Although the RD design may initially seem susceptible to selection biases, it is not. The above discussion demonstrates that only factors that would naturally induce a discontinuity in the pre-post relationship could be considered threats to the internal validity of inferences from the RD design. In principle then the RD design is as strong in internal validity as its randomized experimental alternatives. In practice, however, the validity of the RD design depends directly on how well the analyst can model the true pre-post relationship, certainly a nontrivial statistical problem as is discussed in the statistical analysis of the regression-discontinuity design.

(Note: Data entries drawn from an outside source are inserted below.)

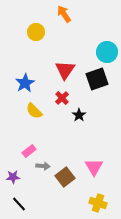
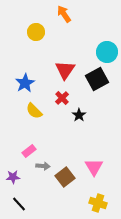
black square: rotated 10 degrees counterclockwise
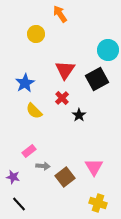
orange arrow: moved 4 px left
yellow circle: moved 2 px down
cyan circle: moved 1 px right, 2 px up
purple star: rotated 16 degrees clockwise
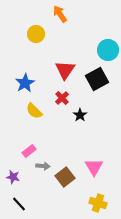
black star: moved 1 px right
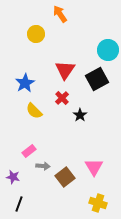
black line: rotated 63 degrees clockwise
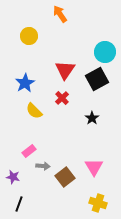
yellow circle: moved 7 px left, 2 px down
cyan circle: moved 3 px left, 2 px down
black star: moved 12 px right, 3 px down
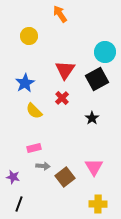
pink rectangle: moved 5 px right, 3 px up; rotated 24 degrees clockwise
yellow cross: moved 1 px down; rotated 18 degrees counterclockwise
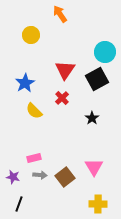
yellow circle: moved 2 px right, 1 px up
pink rectangle: moved 10 px down
gray arrow: moved 3 px left, 9 px down
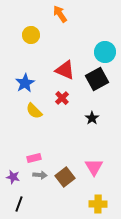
red triangle: rotated 40 degrees counterclockwise
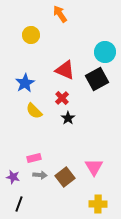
black star: moved 24 px left
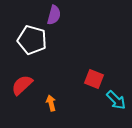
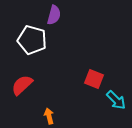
orange arrow: moved 2 px left, 13 px down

The RD Design and Accountability. It makes sense intuitively that the accountability of a program is largely dependent on the explicitness of the assignment or allocation of the program to recipients. Lawmakers and administrators need to recognize that programs are more evaluable and accountable when the allocation of the program is more public and verifiable. The three major pre-post designs – the Pre-Post Randomized Experiments, the RD Design, and the Nonequivalent Groups Design – are analogous to the three types of program allocation schemes which legislators or administrators might choose. Randomized experiments are analogous to the use of a lottery for allocating the program. RD designs can be considered explicit, accountable methods for assigning program recipients on the basis of need or merit. Nonequivalent group designs might be considered a type of political allocation because they enable the use of unverifiable, subjective or politically-motivated assignment. Most social programs are politically allocated. Even when programs are allocated primarily on the basis of need or merit, the regulatory agency usually reserves some discretionary capability in deciding who receives the program. Without debating the need for such discretion, it is clear that the methodological community should encourage administrators and legislators who wish their programs to be accountable to make explicit their criteria for program eligibility by either using probabilistically based lotteries or by relying on quantitative eligibility ratings and cutoff values as in the RD design. To the extent that legislators and administrators can be convinced to move toward more explicit assignment criteria, both the potential utility of the RD design and the accountability of the programs will be increased.

Ethics and the RD Design

The discussion above argues that the RD Design is strong in internal validity, certainly stronger than the Nonequivalent Groups Design, and perhaps as strong as the Randomized Experiments. But we know that the RD Designs are not as statistically powerful as the Randomized Experiments. That is, in order to achieve the same level of statistical accuracy, an RD Design needs as much as 2.75 times the participants as a randomized experiment. For instance, if a Randomized Experiment needs 100 participants to achieve a certain level of power, the RD design might need as many as 275.

So why would we ever use the RD Design instead of a randomized one? The real allure of the RD Design is that it allows us to assign the treatment or program to those who most need or deserve it. Thus, the real attractiveness of the design is ethical – we don’t have to deny the program or treatment to participants who might need it as we do in randomized studies.